■ **Excerpted text**:
* * * *

Review #110: A Nightmare on Elm Street 3: Dream Warriors (1987)


This review was originally written in October 2020.

October Movie Review #27- A Nightmare on Elm Street 3: Dream Warriors

I definitely remembered this one as being my favorite in the series, but in the days leading up to it I was afraid it wasn't going to live up to that memory for whatever reason. But I can confidently say that this might be the best movie I've seen all month- there were some other surprises, of course, but this one is just a home run from beginning to end.

I don't know if I quite got across the feeling in the last two movies, but I think the dream sequences in this series are the best part, and every single one of them in this film are top-notch. They're creepy, they're tense, they twist your mind in ways you didn't expect, and the practical effects in every one are fantastic. This is the movie that has the marionette dream, the "Prime Time, Bitch" dream, Freddy's fingers turning into heroin needles, the kids using their dream powers to fight back- I can't get over how good they all are. The gore and creature effects aren't just good, they're so freaking clever and terrifying at the same time.

And it's not just the dream sequences or special effects, either. I can't quite put my finger on why, but the scene where Joey is running to alert everyone while Philip is about to kill himself just feels so viscerally tense, and it really feels like the writers understood the difficulty that comes from a character being unable to speak- in a lazier film he would have just like clanged a couple things together and that would be that, but he bolts down to the nurse's station, pounds on the counter, and when he doesn't get the response he wanted he grabs a dinner tray and starts banging it on every door as he runs back. It's just such a simple scene, yet it feels so real and tense too. And then the following scene where the teens are in group therapy and they're all freaking out- again, a lazy scene would just have them angry or aggressive or scared, and while this scene has that, you can tell each of the characters (through the actors' performances) care about their dead friend, they care about each other, and they care about their survival. Kincaid gets put in solitary not for throwing a chair or anything, he gets put in solitary for calling out the therapist for refusing to believe him.

* * * *

■ **Entries shown**:
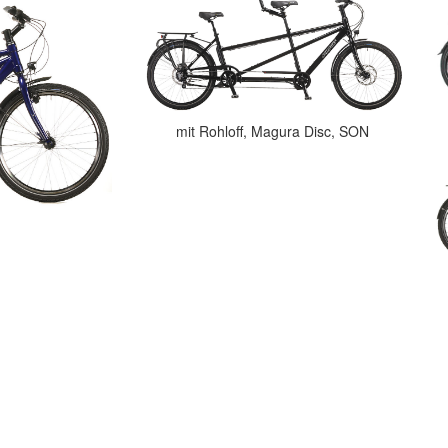
mit Rohloff, Magura Disc, SON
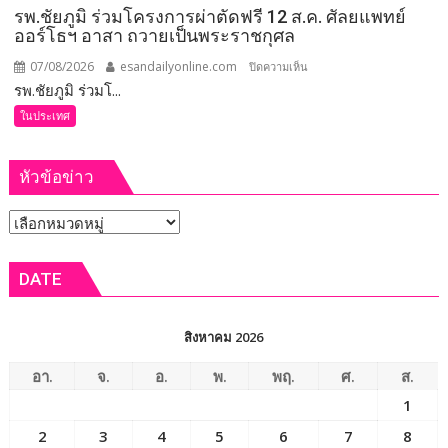
รพ.ชัยภูมิ ร่วมโครงการผ่าตัดฟรี 12 ส.ค. ศัลยแพทย์
การ
ออร์โธฯ อาสา ถวายเป็นพระราชกุศล
ยก
ระดับ
07/08/2026
esandailyonline.com
บน
ปิดความเห็น
คุณภาพ
รพ.ชัยภูมิ ร่วมโ...
รพ.ชัยภูมิ
ชีวิต
ร่วม
ในประเทศ
เกษตรกร
โครงการ
พร้อม
ผ่าตัด
เปิด
หัวข้อข่าว
ฟรี
งาน
12
เทศกาล
หัวข้อ
ส.ค.
กิน
ศัลย
ข่าว
เงาะ
แพทย์
DATE
เมือง
ออร์โธฯ
เลย
อาสา
ถวาย
สิงหาคม 2026
เป็น
พระ
อา.
จ.
อ.
พ.
พฤ.
ศ.
ส.
ราช
1
กุศล
2
3
4
5
6
7
8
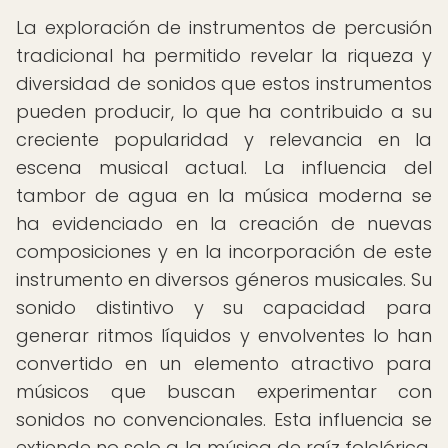
La exploración de instrumentos de percusión
tradicional ha permitido revelar la riqueza y
diversidad de sonidos que estos instrumentos
pueden producir, lo que ha contribuido a su
creciente popularidad y relevancia en la
escena musical actual. La influencia del
tambor de agua en la música moderna se
ha evidenciado en la creación de nuevas
composiciones y en la incorporación de este
instrumento en diversos géneros musicales. Su
sonido distintivo y su capacidad para
generar ritmos líquidos y envolventes lo han
convertido en un elemento atractivo para
músicos que buscan experimentar con
sonidos no convencionales. Esta influencia se
extiende no solo a la música de raíz folclórica,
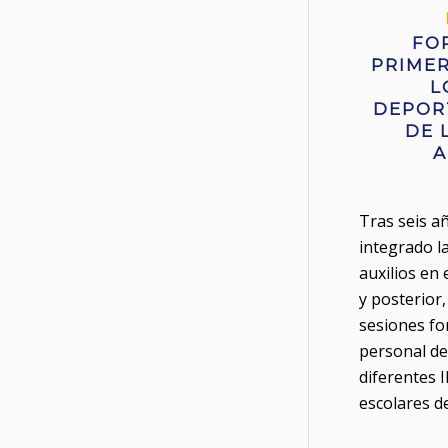
FO
PRIMER
L
DEPOR
DE 
A
Tras seis a
integrado l
auxilios en 
y posterior
sesiones fo
personal de 
diferentes I
escolares d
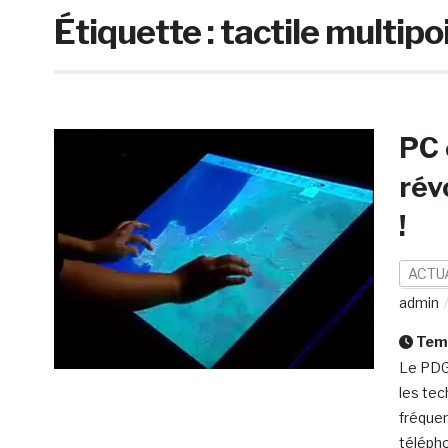
Étiquette :
tactile multipo
PC 
rév
!
ACTU
admin
Temp
Le PDG 
les tec
fréquen
télépho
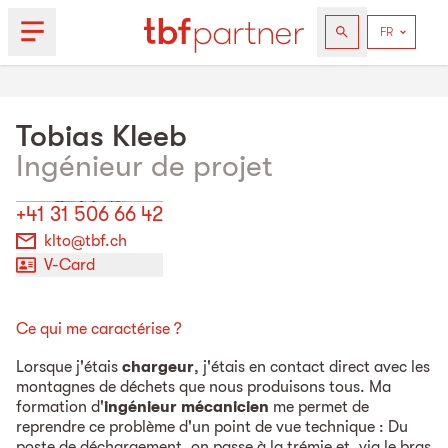
Tobias
Kleeb
Ingénieur de projet
+41 31 506 66 42
klto@tbf.ch
V-Card
Ce qui me caractérise ?
Lorsque j'étais
chargeur
, j'étais en contact direct avec les
montagnes de déchets que nous produisons tous. Ma
formation d'
ingénieur mécanicien
me permet de
reprendre ce problème d'un point de vue technique : Du
poste de déchargement, on passe à la trémie et, via le bras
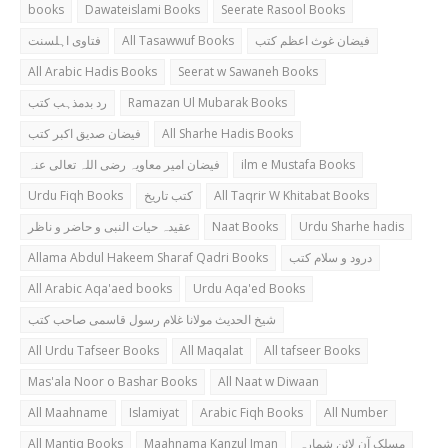
books
Dawateislami Books
Seerate Rasool Books
فتاوی اہلسنت
All Tasawwuf Books
فیضان غوث اعظم کتب
All Arabic Hadis Books
Seerat w Sawaneh Books
رد بدمذہب کتب
Ramazan Ul Mubarak Books
فیضان صدیق اکبر کتب
All Sharhe Hadis Books
فیضان امیر معاویہ رضی اللہ تعالی عنہ
ilm e Mustafa Books
Urdu Fiqh Books
کتب تاریخ
All Taqrir W Khitabat Books
عقیدہ حیات النبی و حاضر و ناظر
Naat Books
Urdu Sharhe hadis
Allama Abdul Hakeem Sharaf Qadri Books
درود و سلام کتب
All Arabic Aqa'aed books
Urdu Aqa'ed Books
شیخ الحدیث مولانا غلام رسول قاسمی صاحب کتب
All Urdu Tafseer Books
All Maqalat
All tafseer Books
Mas'ala Noor o Bashar Books
All Naat w Diwaan
All Maahname
Islamiyat
Arabic Fiqh Books
All Number
All Mantiq Books
Maahnama Kanzul Iman
مسلک آن لائن شمارہ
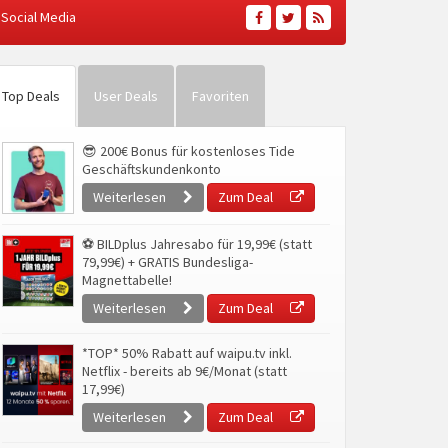
Social Media
Top Deals
User Deals
Favoriten
😎 200€ Bonus für kostenloses Tide
Geschäftskundenkonto
Weiterlesen
Zum Deal
⚽ BILDplus Jahresabo für 19,99€ (statt
79,99€) + GRATIS Bundesliga-
Magnettabelle!
Weiterlesen
Zum Deal
*TOP* 50% Rabatt auf waipu.tv inkl.
Netflix - bereits ab 9€/Monat (statt
17,99€)
Weiterlesen
Zum Deal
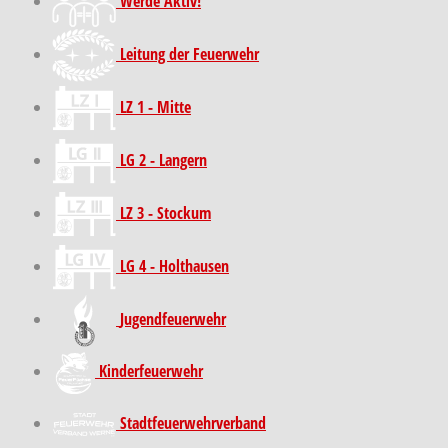
Werde Aktiv!
Leitung der Feuerwehr
LZ 1 - Mitte
LG 2 - Langern
LZ 3 - Stockum
LG 4 - Holthausen
Jugendfeuerwehr
Kinder­feuer­wehr
Stadt­feuer­wehr­verband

* * * *

■ **Work request 1**:
Copy the stretch of the Dream Warriors review from "October Movie Review" through "beginning to end.", word for word.
■ **Work request 2**:
According to the Dream Warriors review, what gets Kincaid put in solitary?
■ **Work request 3**:
Write the next part of the Dream Warriors review, starting right after its final sentence.

■ **Response area 1**:
October Movie Review #27- A Nightmare on Elm Street 3: Dream Warriors

I definitely remembered this one as being my favorite in the series, but in the days leading up to it I was afraid it wasn't going to live up to that memory for whatever reason. But I can confidently say that this might be the best movie I've seen all month- there were some other surprises, of course, but this one is just a home run from beginning to end.

■ **Response area 2**:
Calling out the therapist for refusing to believe him.

■ **Response area 3**:
The introduction of dream powers feels like such a natural evolution to the series (the first movie sort of had it, I kind of wish Nancy had used something like that in this one but it's not a huge problem), though it's a bit disappointing that for several of the characters it ultimately leads to nothing as they get killed almost instantly anyway. I also liked the evolution of how they dealt with Freddy at the end- it felt like a natural move as well (finding his burnt remains and burying them) but at the same time it kind of hamstrings later films because you know they're going to have him come back somehow anyway. (But that's a problem for another film.)

As I said, this movie is fantastic and I would recommend it to anyone, even someone with no intention of watching the rest of the series. Nancy's return has a bit less impact in that case but it's well-enough handled that I think it's still good.

Also, the song at the end is an absolute banger.

Overall Rating: 10/10 Tongue Cuffs

Cutting Room Floor Trivia: Apparently in an early version of the script there was going to be a transformers-style robot that one of the kids battled Freddy with. It even made it to the storyboard stage before being cut for budget reasons!